Il n'a rien le temps de répondre qu'elle a déjà quitté la pièce, hors d'elle.

Comment a-t-elle pu penser qu'elle avait la situation sous contrôle ? Comment est-ce qu'elle a pu se dire que le caractère extraterrestre de son prof de Maths et la raison de sa présence ainsi que celle de ses comparses étaient des éléments desquels elle n'avait plus à s'inquiéter ? Elle se sent si stupide. Elle s'est imaginé qu'elle pouvait se focaliser sur les blessures de son père et l'accident de Rob, et considérer le reste de ses préoccupations comme classées. Quelle idiote ! Rien ne sera jamais plus normal. Des visiteurs venus d'ailleurs ne seront jamais quelque chose de banal. Définitivement pas de son vivant, en tous cas. Et quand bien même, comment est-ce qu'elle a pu leur faire aussi aveuglément confiance de toute façon ? Son oncle enquête sans doute sur Kayle, à la tête qu'il a tiré lorsqu'elle l'a interrogé sur le sujet des tueurs en séries, après avoir appris la présence de celui-ci en ville. (Sam est usuellement un bon menteur, mais il a une légère faiblesse pour ses neveux et sa nièce.) Et si l'inspecteur est affecté à cette affaire, il est en grave danger, puisqu'elle n'a finalement aucune raison de croire que les aliens vont réussir à capturer leur congénère. Ils n'y sont après tout pas parvenu jusqu'ici, et ça semble pourtant faire un petit moment qu'il sévit.
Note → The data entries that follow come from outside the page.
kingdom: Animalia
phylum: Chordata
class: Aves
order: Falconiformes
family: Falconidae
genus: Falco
Rageuse, Mae ne parvient qu'in extremis à retrouver un semblant de contenance avant de tourner à l'angle du couloir dans lequel l'attend Ellen, devant l'une des entrées du réfectoire. Elle ne doit sans doute qu'au fait que la marginale se remet encore de son entrevue avec Brennen et ses grands yeux qu'elle ne remarque pas toute la tension dissimulée derrière son sourire.